But, now that we are back in the classroom, my anticipated quick and easy transition back to “normal” is turning out to be neither quick nor easy.
Here are some of the interesting things I am noticing:
Working While Multitasking
During online learning, students clearly took advantage of being on a device (without supervision) and began to accompany their classroom responsibilities with all sorts of side activities. And I was aware of this while teaching via Zoom – students not responding to direct questions, comments accidentally posted on the Zoom chat that were meant for their Discord conversations, the glare of Netflix shows reflecting on student glasses while they were supposed to be working, etc.
When we returned to school, I assumed this multi-tasking would simply end.
Wow, I was so wrong.
The habit of juggling multiple activities became so ingrained that students have brought it into the classroom and will openly attempt to engage in them right in front of me. I can’t believe I have to ask students to remove their headphones in class. And they didn’t even have the courtesy to use those discreet ear-buds – this student was putting on a giant pair of bright red Beats. And, in the past, students were very careful when using their phones in class, obscuring their behavior under the desk. Now? The phones are blatantly out in the open.
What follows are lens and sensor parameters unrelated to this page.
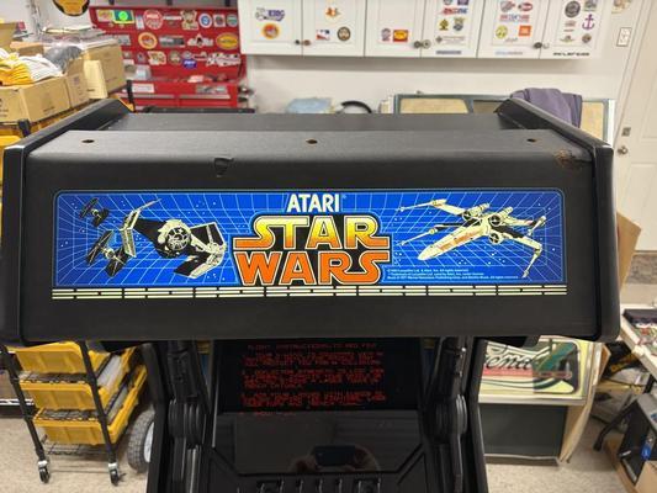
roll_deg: -1.3
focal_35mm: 26
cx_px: 328
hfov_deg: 67.3
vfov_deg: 53.1
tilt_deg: -26.0
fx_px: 494
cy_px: 246
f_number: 1.6
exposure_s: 1/60
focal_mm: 5.96
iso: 160
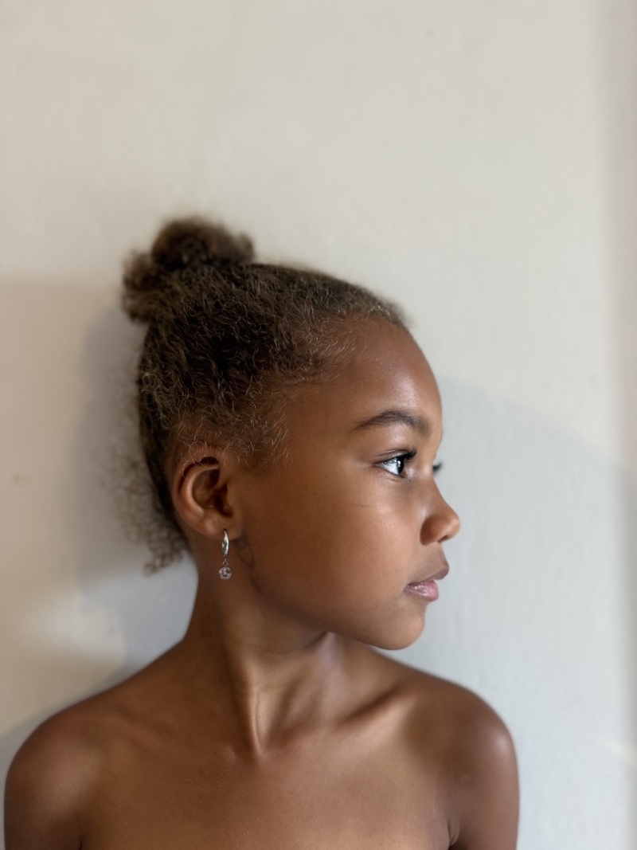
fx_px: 589
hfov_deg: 56.8
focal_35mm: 24
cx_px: 318
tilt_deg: +2.5
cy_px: 425
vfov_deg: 71.6
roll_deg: +0.2
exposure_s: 1/50
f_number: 1.78
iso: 400
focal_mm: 6.76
It seems like since the lockdowns, every available second of a student’s attention needs to be filled with entertainment. Finished writing a response? Quick, go to Spotify and start that playlist! Completed those notes? Time to continue watching that Netflix show!
Forgetting the Meaning of ‘Personal Space’
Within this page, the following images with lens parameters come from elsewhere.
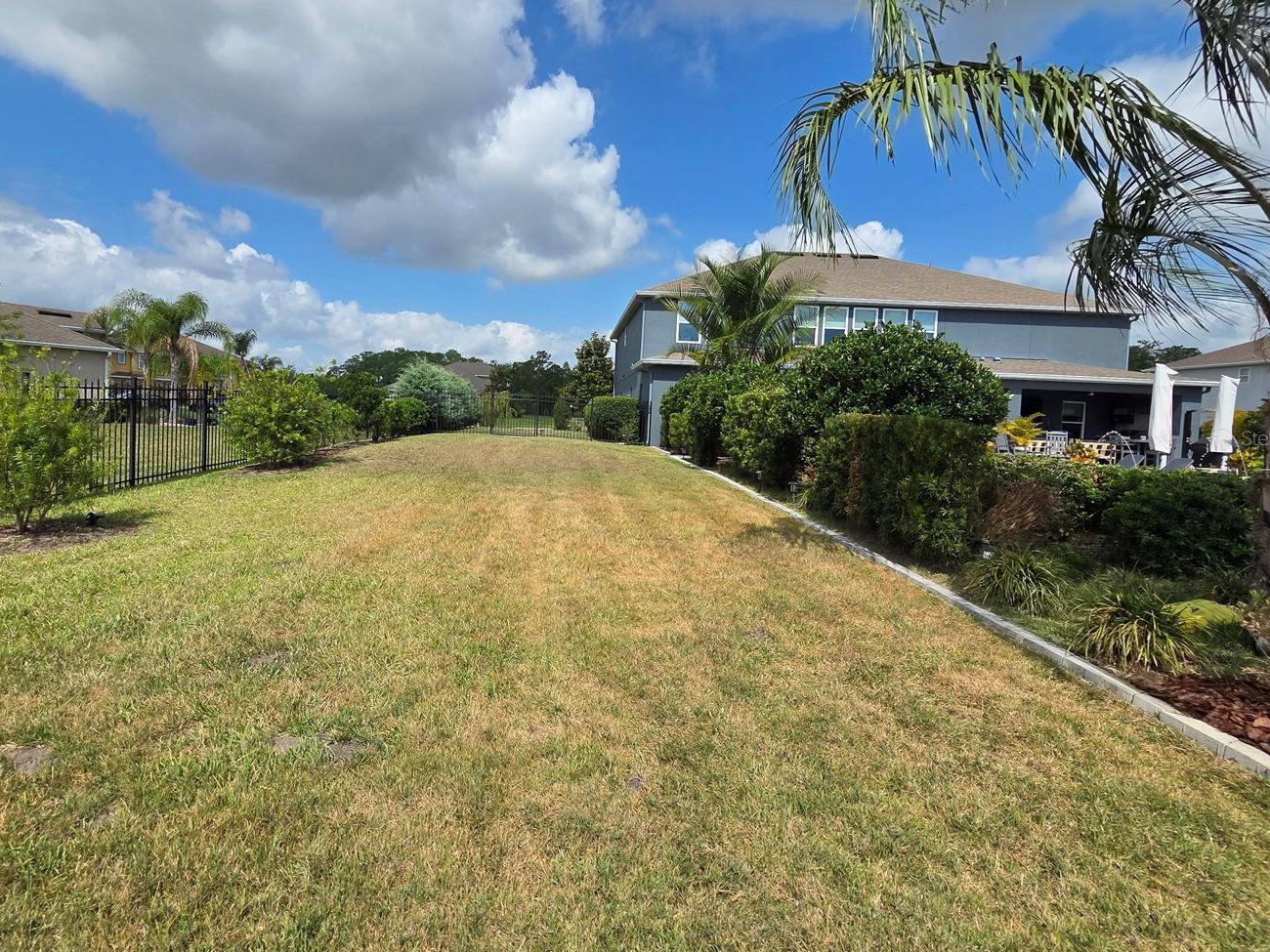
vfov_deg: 78.0
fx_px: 587
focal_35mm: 16
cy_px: 437
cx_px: 552
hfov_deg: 94.0
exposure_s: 1/3109
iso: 50
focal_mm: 2.2
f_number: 2.2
Pre-online learning, students saw the classroom as a space that was distinct from their home. They understood that the expectations in this public space were different from those in their bedroom at home. But, since we’ve returned I’ve had to remind several students that they can’t just get up and turn off the A/C when they feel cold. There are other people in the room, perhaps you should ask first? And, students seem to forget that a teacher’s stuff is private. I can’t believe I have had to ask students not to go poking around in my desk drawers or cupboards.
Remembering What is Appropriate in Public
Now that students are back together, they need to remember the rules regarding how to interact appropriately in public. Play fights (bordering on Fight Club) between the boys are a regular occurrence during break and lunch blocks. And, couples have forgotten that particular displays of affection are not cool for school.
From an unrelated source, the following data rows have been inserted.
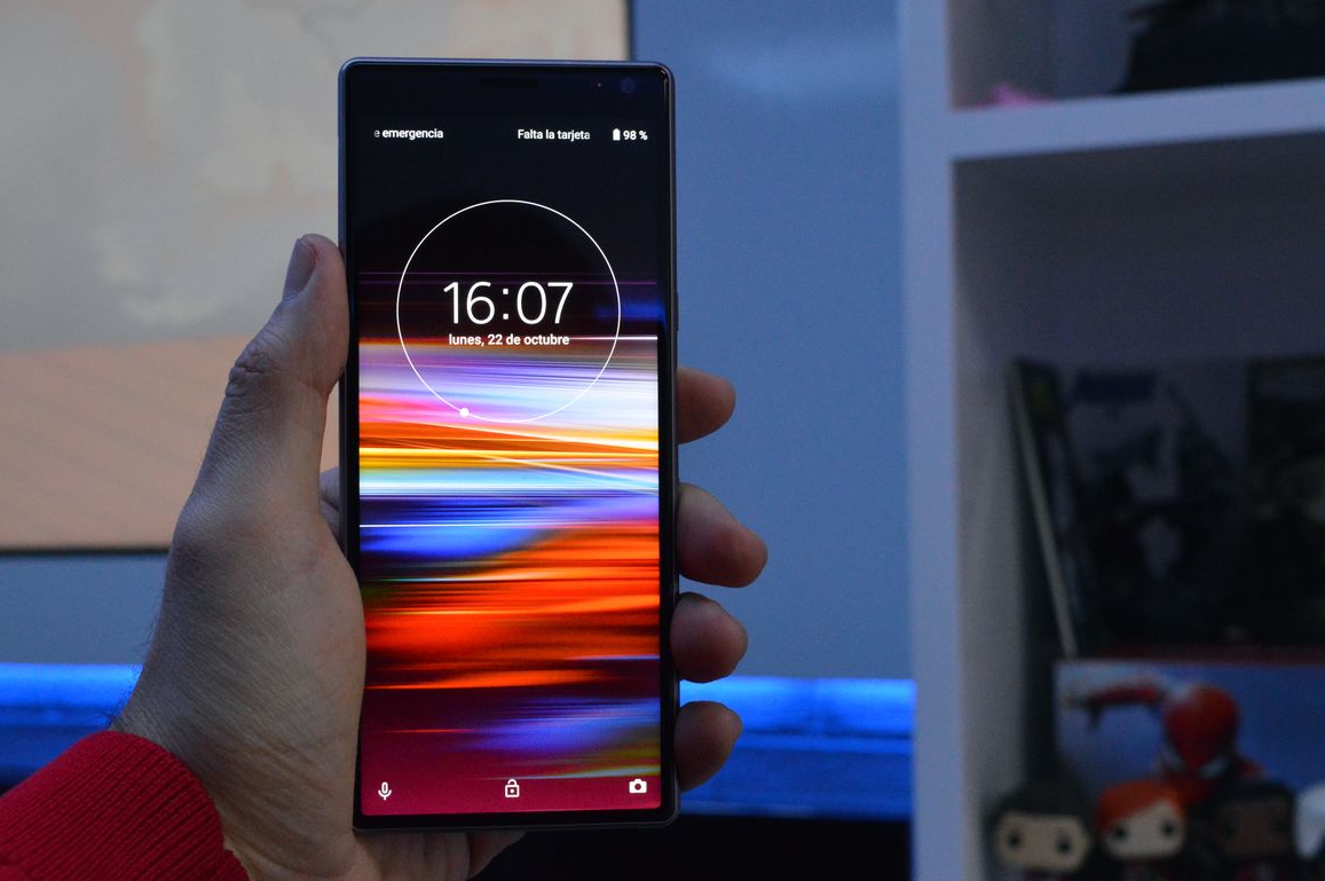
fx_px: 2059
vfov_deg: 24.1
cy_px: 439
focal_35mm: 56
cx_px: 665
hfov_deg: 35.7
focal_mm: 36
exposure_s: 1/160
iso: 3200
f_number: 10
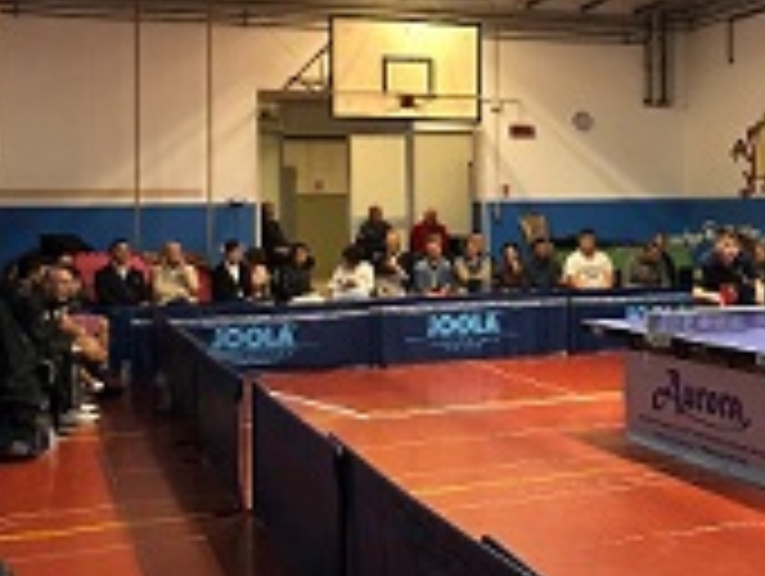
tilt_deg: +0.0
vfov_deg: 24.8
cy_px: 218
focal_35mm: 59
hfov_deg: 31.5
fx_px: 1306
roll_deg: +0.4
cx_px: 646
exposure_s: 1/17
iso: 80
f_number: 1.8
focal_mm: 3.99
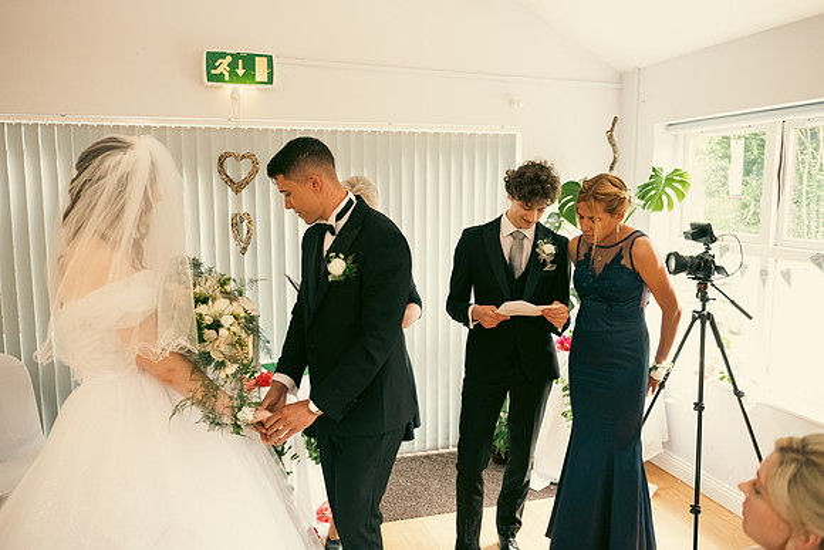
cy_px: 275
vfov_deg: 45.8
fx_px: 650
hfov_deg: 64.7
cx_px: 412
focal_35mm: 28
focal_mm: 27
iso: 1600
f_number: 3.5
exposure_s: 1/160
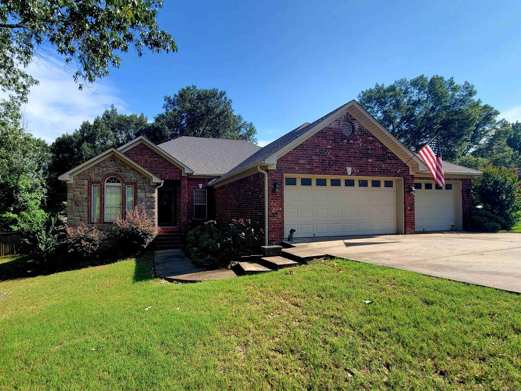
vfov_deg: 89.9
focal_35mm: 13
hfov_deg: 106.2
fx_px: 196
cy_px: 196
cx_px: 260
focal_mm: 2.2
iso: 50
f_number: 2.2
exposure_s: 1/625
Perhaps the behavior glitches are not a matter of forgetting how to be appropriate, but more a reflection of their excitement about finally being together after so long a time apart – mixed with whatever hormones are now flying through their systems.
Inconsistent With Their Interactions
It is extremely puzzling that the same kids who engage in shouting, play fighting, and canoodling in the corridors during lunch are such introverts when it comes to classroom interactions. I have students who are very engaging with their friends in between classes, but refuse to ask me a question verbally. Instead, they send questions and comments to me, while they are in the room with me, using Google Chat. My questions are met with silence. Some students even refuse to make eye-contact with me. Students even refuse to engage in a discussion with a partner of their own choosing! What the actual heck?! I am going to begin a public speaking activity next month and already students are reaching out to me, pleading that the speeches do not actually include actual speaking.
This selective introversion is the most surprising (and frustrating) consequence of returning to in-person instruction. If the students can happily interact with each other outside the room, then why not in the room? Is it me? If so, that would hurt since I made some significant changes to my teaching practice to make room for the social-emotional needs of my students. I smile more. I include humor in all my interactions with students. I built extra time into my assessment schedule to minimize stress, I built in much more reflection and self-assessment to help students better understand their strengths and areas of growth. And, I have continued all of those strategies in our in-person classroom. The only difference I can see is that I am no longer a face on a screen.
I plan to continue with my current instructional practices in hope that this reluctance to engage is a temporary blip. But, if it continues, I will have to consider some changes. If that is the case, I will seek out feedback from the students. I would ask them now, but I am afraid that seeking feedback at this point might actually contribute to the introversion somehow. I’m not sure if they would even respond.
I am delighted to be back in person with my students. And while I was excited to get back to “normal”, it is clear that normal is no longer an option. Normal is gone and I am going to have to continue to get used to being flexible and make more and more adjustments moving forward.
Just another reminder that good teaching is a process.